Starting to learn a new subject or skill can be truly quiet an arduous task, especially in the field of photography. There are so many unknown and new terms that you hear – it just makes you feel totally blank and intimidated. To save you from these ordeals, we present a few common photography terms that you can learn in order to increase your grasp on the field of photography.
An aperture is simply the adjustable opening in the lens of a camera similar to the pupil in our eyes. When a photograph is taken, the camera’s shutter opens allowing light to flood in to the lens to capture a picture. By adjusting the aperture, we determine how big that opening should be.
F-stops are simply expressed as numbers with the letter “f” in front of them such as f/1.4, f/11, or f/22 on the camera’s LCD display. The smaller is the f-stop number, the bigger is the opening in the lens and vice versa. In other words, small number implies more light and big numbers imply less light.
- ASPECT RATIO:
This term refers to the shape and format of the image produced by a camera. However, many digital cameras offer the option of switching between 4:3, 3:2 and 16:9.
Pronounced ‘boh-keh’, it refers to the out of focus areas of a photograph with limited depth of field particularly around, but not limited to the highlight areas. Depending on
the shape of the opening formed by the blades of the lens’ aperture, Bokeh appears as little circles in the non-sharp areas.
Used to describe how sensitive a roll of film was to light in the older days, in digital photography it simply describes how sensitive an image sensor is to light. ISO is usually expressed in numbers. Normally, a low ISO setting implies low light sensitivity which is useful in bright environments where the aim is to limit light sensitivity and avoid overexposure.
Similarly, a higher ISO setting implies higher light sensitivity. Another effect that ISO has on images is that the lower the ISO, the sharper the image, and the higher the ISO, the grainier the picture appears.
- CHROMATIC ABERRATION:
Also known as color fringing, it occurs when the collective color wavelengths of an image fail to focus on a common plane. The effects of chromatic aberration are mostly noticeable around the edges of high-contrast images near the edges of the frame. Mostly common on less expensive lens, the best optical lens can also show low effects of chromatic aberration under certain circumstances.
- SHUTTER SPEED:
When aperture functions as the size of the opening of the lens, shutter speed is responsible for controlling how long that hole will remain open. For example, when we consider a fast moving train – the longer the hole remains open, the more movement it will be able to capture in its frame. Shutter speed refers to fraction of seconds expressed in numbers like 1/30, 1/250 or 1/2000.
The lower the number, the longer the hole stays open.

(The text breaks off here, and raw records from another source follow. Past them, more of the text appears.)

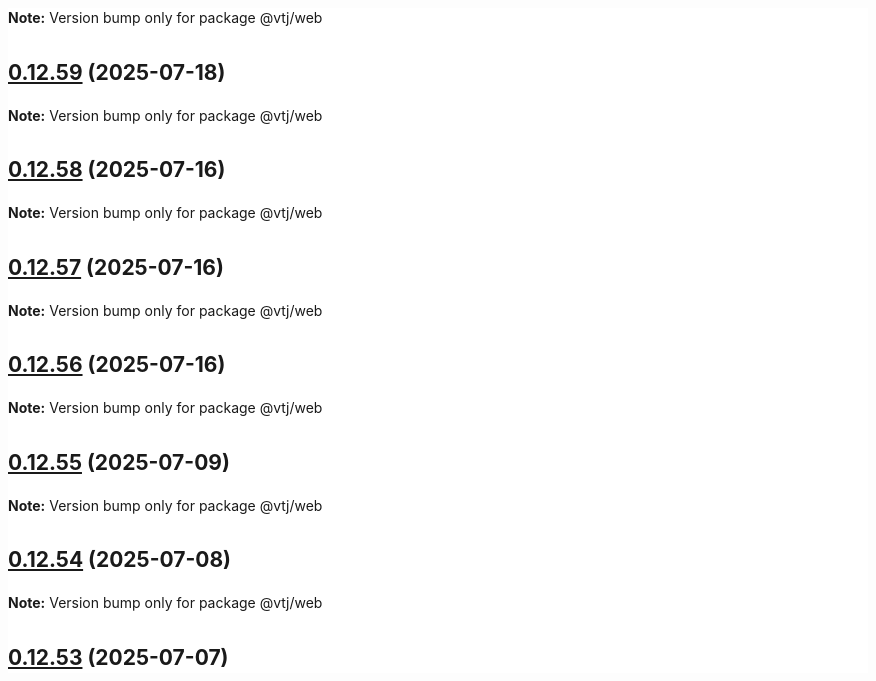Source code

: **Note:** Version bump only for package @vtj/web





## [0.12.59](https://gitee.com/newgateway/vtj/compare/@vtj/web@0.12.58...@vtj/web@0.12.59) (2025-07-18)

**Note:** Version bump only for package @vtj/web





## [0.12.58](https://gitee.com/newgateway/vtj/compare/@vtj/web@0.12.57...@vtj/web@0.12.58) (2025-07-16)

**Note:** Version bump only for package @vtj/web





## [0.12.57](https://gitee.com/newgateway/vtj/compare/@vtj/web@0.12.56...@vtj/web@0.12.57) (2025-07-16)

**Note:** Version bump only for package @vtj/web





## [0.12.56](https://gitee.com/newgateway/vtj/compare/@vtj/web@0.12.55...@vtj/web@0.12.56) (2025-07-16)

**Note:** Version bump only for package @vtj/web





## [0.12.55](https://gitee.com/newgateway/vtj/compare/@vtj/web@0.12.54...@vtj/web@0.12.55) (2025-07-09)

**Note:** Version bump only for package @vtj/web





## [0.12.54](https://gitee.com/newgateway/vtj/compare/@vtj/web@0.12.53...@vtj/web@0.12.54) (2025-07-08)

**Note:** Version bump only for package @vtj/web





## [0.12.53](https://gitee.com/newgateway/vtj/compare/@vtj/web@0.12.52...@vtj/web@0.12.53) (2025-07-07)
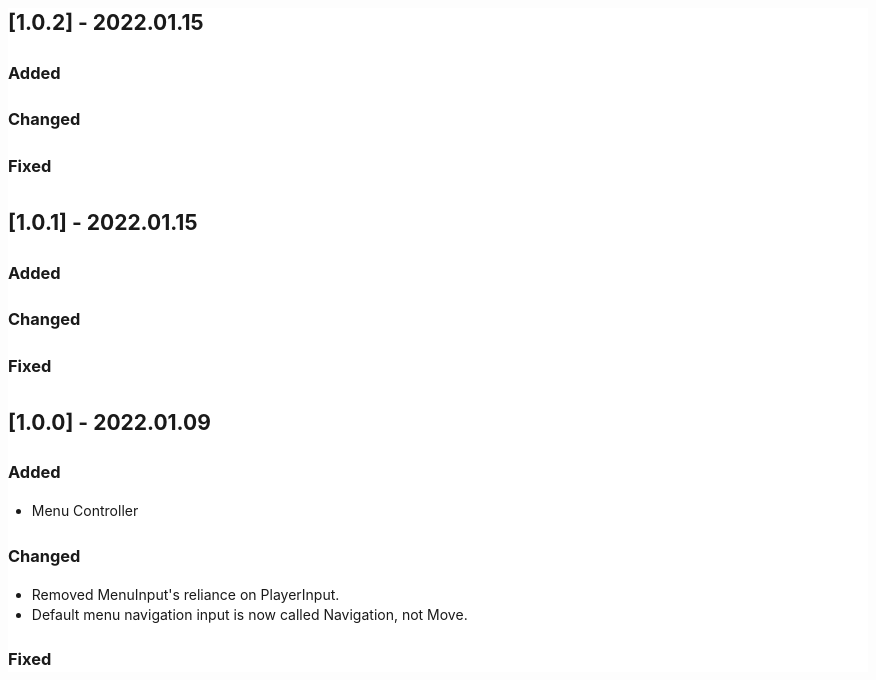 ## [1.0.2] - 2022.01.15

### Added

### Changed

### Fixed

## [1.0.1] - 2022.01.15

### Added

### Changed

### Fixed

## [1.0.0] - 2022.01.09

### Added

* Menu Controller

### Changed

* Removed MenuInput's reliance on PlayerInput.
* Default menu navigation input is now called Navigation, not Move.

### Fixed
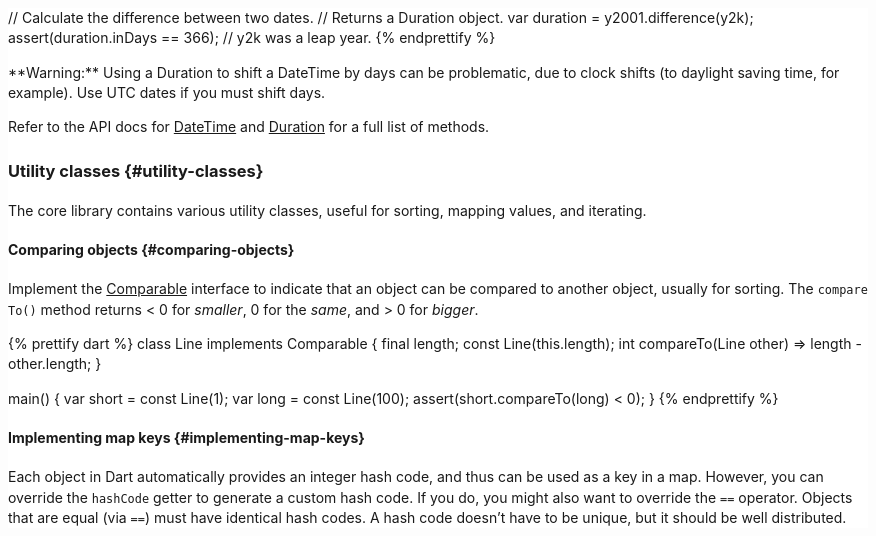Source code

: // Calculate the difference between two dates.
// Returns a Duration object.
var duration = y2001.difference(y2k);
assert(duration.inDays == 366); // y2k was a leap year.
{% endprettify %}

<div class="alert alert-warning" markdown="1">
**Warning:**
Using a Duration to shift a DateTime by days can be problematic, due
to clock shifts (to daylight saving time, for example). Use UTC dates
if you must shift days.
</div>

Refer to the API docs for
[DateTime]({{site.dart_api}}/dart-core/DateTime-class.html) and
[Duration]({{site.dart_api}}/dart-core/Duration-class.html) for a full
list of methods.


### Utility classes {#utility-classes}

The core library contains various utility classes, useful for sorting,
mapping values, and iterating.

#### Comparing objects {#comparing-objects}

Implement the
[Comparable]({{site.dart_api}}/dart-core/Comparable-class.html)
interface to indicate that an object can be compared to another object,
usually for sorting. The `compareTo()` method returns \< 0 for
*smaller*, 0 for the *same*, and \> 0 for *bigger*.


{% prettify dart %}
class Line implements Comparable {
  final length;
  const Line(this.length);
  int compareTo(Line other) => length - other.length;
}

main() {
  var short = const Line(1);
  var long = const Line(100);
  assert(short.compareTo(long) < 0);
}
{% endprettify %}

#### Implementing map keys {#implementing-map-keys}

Each object in Dart automatically provides an integer hash code, and
thus can be used as a key in a map. However, you can override the
`hashCode` getter to generate a custom hash code. If you do, you might
also want to override the `==` operator. Objects that are equal (via
`==`) must have identical hash codes. A hash code doesn’t have to be
unique, but it should be well distributed.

A low setting shows more movement due to longer opening but it makes the picture appear blurry whereas a high setting though open for a short time, will produce a sharper image.
- EXPOSURE COMPENSATION:
This intimidating term simply means making the image lighter or darker than its automatic light detector recommends. Positive exposure compensation lets more light into the lens and negative exposure compensation allows less light into the lens. This comes in handy when shooting in highly awkward scenarios like a sunset which allows you to alter the lighting according to its best use.
- WHITE BALANCE:
Often confused simply with the color white, many fail to take into consideration the variations of white – when white is ‘too warm’, it will appear yellowish. This occurrence is not the same for all cameras and the best way to find out is to take pictures of a white sheet and adjust its white balance to check if the white paper changes color in the picture.
Before a shooting, it should be made certain that the white you view in the screen is same as the white you see in front of you. However, generally the Auto White Balance feature takes care of the balance sparing you from the task of continuously adjusting the white balance.
- DEPTH OF FIELD:
This term is used to describe how much the image is in focus or in a blur. The f-stop number controls the depth of field by determining how light is focused on the individual elements of an image. Shallow depth of field occurs when a picture is taken with focus in the foreground and blur in the background.
Now when we see the image of a large landscape going on for miles and miles with everything in focus from the foreground to the distant horizon, it is a large depth of field. When a low f-stop is selected like f/2.8, only what is focused on will be sharp and the foreground and background will be out of focus. When a high f-stop is selected like f/22, all the elements will be crisp and in focus.